In 2012, a TV program called “Rich Mate Poor Mate Series” (窮富翁大作戰) featured Simon Wong, the owner of LHGroup) and expertise in catering services. He spoke about his organization starting at the grassroots, and how he has strived to strengthen the social responsibility of his chain restaurants by launching schemes of suspended meals.

===Taiwan===
In Taiwan, several methods have been implemented to make the public more familiar with the concept of suspended meals. For example, there is a Facebook page, “Suspended meal, Taiwan”, advocating the ideas of suspended meal. The owners of the restaurants can join this page and inform the people that their restaurants are supporting suspended meals. Also, there are photos and descriptions in the page; more details are exposed to the potential consumers of suspended meals like the location of the restaurants and what kind of meals the restaurants are serving. There are also figures indicating the number of meals left in the restaurant.

===Dubai===
A Pending Meal initiative was started on social media in April 2015 by Sarah Rizvi, focusing on restaurants in Dubai. Once the news of the initiative started to spread, many local restaurants were willing to tie up and provide their support too. The idea spread to other areas including Sharjah, Abu Dhabi, Ras Al Khaimah, U.S.A, Canada, Sri Lanka, India and Pakistan.

The Pending Meal movement encourages people to pay for someone else’s meal at a food outlet so the less fortunate can walk in and eat.

There is no limit to how much one can donate to the cause. "There have been people who have paid in advance for the meal of just one person and some have even paid for 15", said Rizvi.

The Pending Meal initiative is not a charity organization and does not collect funds (in any form). The initiative is purely encouraging people to give back to community by providing less fortunate with a meal so that no one has to stay hungry.

==Value==
The value of this rising trend lies greatly on disseminating the attitude of sharing and giving what we owe to others, so as to bridge the gap between the poor and urban people. However, it must be reminded that the phenomenon should not be viewed as a type of social assistance. In other words, there is no labelling effect in the promotion of the campaign; the focus is not placed on the poor, but rather on the act of citizens suspending meals. This way, individuals can both respect the poor, and promote the natural attitude of helping. Through the collaboration of everyone, the poor can be integrated into the community and feel a sense of belonging. “It’s about communities coming together and looking after people directly in their communities.”, says John Sweeney, the founder of a page advocating suspended coffee, in an interview with TruthAtlas.

==Critics==
===Business ethics===
Despite sharing the same motivation, restaurants and companies have their own operation style in terms of promoting the suspended meal scheme. Because of such difference, some argue that the restaurant owners are trying to make profits by cheating on the scheme rather than helping the needy.
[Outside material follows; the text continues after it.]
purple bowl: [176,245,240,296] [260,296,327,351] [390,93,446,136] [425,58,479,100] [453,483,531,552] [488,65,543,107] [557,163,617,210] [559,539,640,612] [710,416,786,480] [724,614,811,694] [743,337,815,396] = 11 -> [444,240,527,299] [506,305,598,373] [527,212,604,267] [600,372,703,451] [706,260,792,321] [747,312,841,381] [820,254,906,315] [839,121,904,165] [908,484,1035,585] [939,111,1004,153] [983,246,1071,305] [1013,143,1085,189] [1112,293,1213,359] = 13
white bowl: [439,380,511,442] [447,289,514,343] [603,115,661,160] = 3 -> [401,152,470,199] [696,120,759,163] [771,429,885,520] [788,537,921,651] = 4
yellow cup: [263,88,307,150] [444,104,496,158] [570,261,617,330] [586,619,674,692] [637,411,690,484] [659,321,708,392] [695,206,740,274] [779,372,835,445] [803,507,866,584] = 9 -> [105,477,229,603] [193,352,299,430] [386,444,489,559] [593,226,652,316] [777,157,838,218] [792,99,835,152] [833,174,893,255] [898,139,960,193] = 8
Similarly, some people believe that the companies are more likely to cheat on the scheme since they will charge a sum of administrative expenses after holding the fund-raising events like suspended meals.
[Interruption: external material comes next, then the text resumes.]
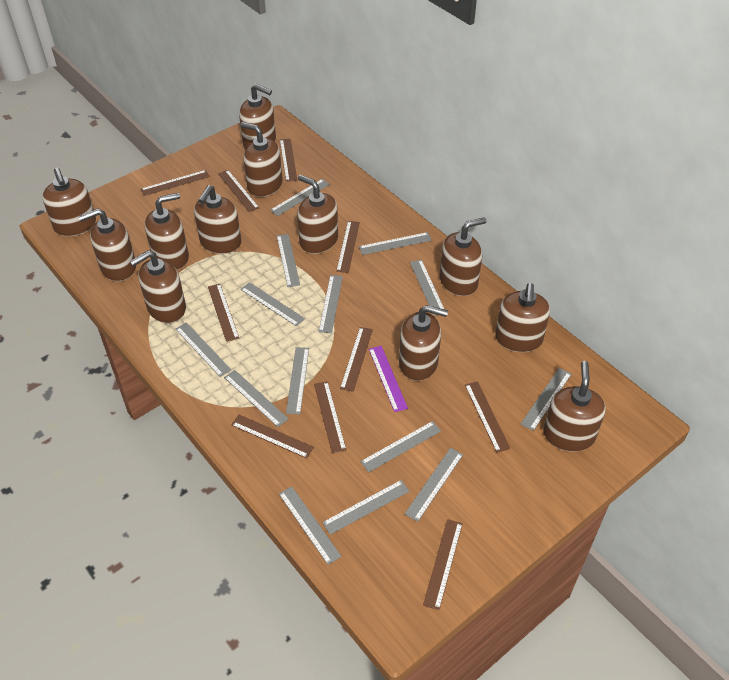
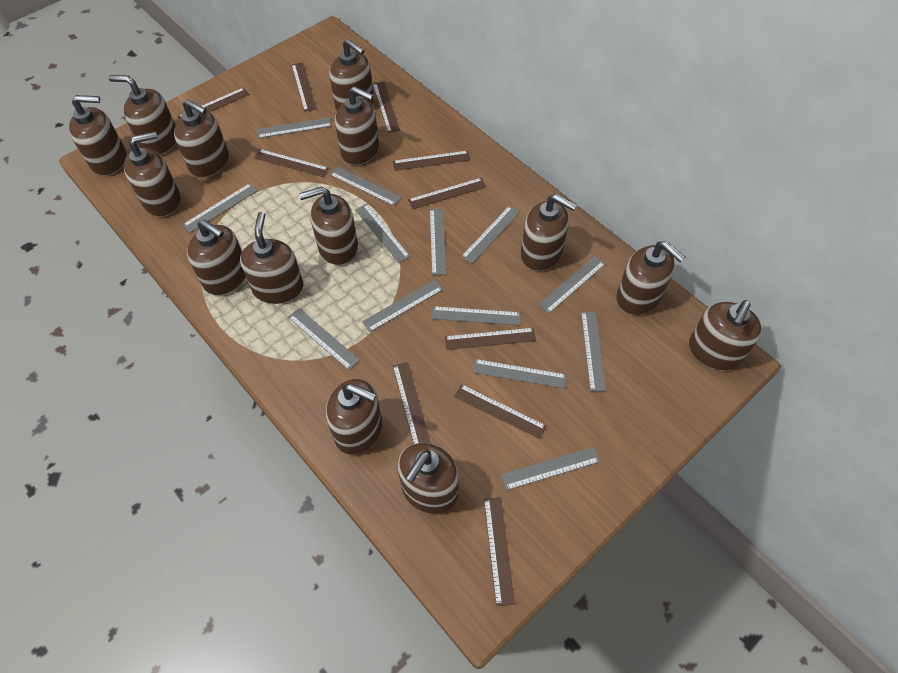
brown soap dispenser: [42,168,96,236] [78,208,136,281] [130,250,186,323] [145,193,189,270] [194,185,241,254] [239,84,276,149] [240,122,283,197] [297,175,338,254] [399,305,448,381] [440,217,486,296] [495,283,550,352] [543,361,606,452] = 12 -> [69,95,126,176] [109,75,176,155] [124,131,181,217] [174,99,229,178] [187,219,246,295] [240,212,303,304] [299,187,358,265] [326,379,382,455] [329,39,374,111] [335,86,379,165] [398,443,459,514] [521,194,577,271] [616,241,685,315] [689,300,762,370] = 14
grey ruler: [176,322,231,377] [224,370,289,427] [240,282,305,326] [270,179,330,216] [277,234,300,287] [279,486,342,565] [286,347,309,414] [319,275,343,333] [322,480,409,535] [359,232,432,255] [360,421,441,472] [405,448,463,522] [410,260,444,316] [521,368,572,431] = 14 -> [183,183,258,233] [256,117,332,138] [288,308,360,370] [330,166,401,206] [355,204,410,263] [362,280,443,332] [430,209,446,275] [431,306,521,325] [461,206,520,264] [472,359,566,389] [501,447,600,490] [538,256,605,314] [581,312,606,391] = 13
purple ruler: [369,346,408,412] = 1 -> none = 0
===Effectiveness in resolving the poverty problem===
Some people argue that suspended meals cannot effectively ameliorate the poverty problem in Hong Kong in terms of effective implementation. A big proportion of the poor, in fact, denies to take the suspended meal because of their strong dignity. According to a survey conducted by Children Welfare League, 32% of needy children dare not to take free meal because they do not want to disclose personal information and feel shameful. Moreover, people may ask for a free meal although they do not have financial difficulty. In other words, the effectiveness of suspended meals cannot be fully estimated and guaranteed.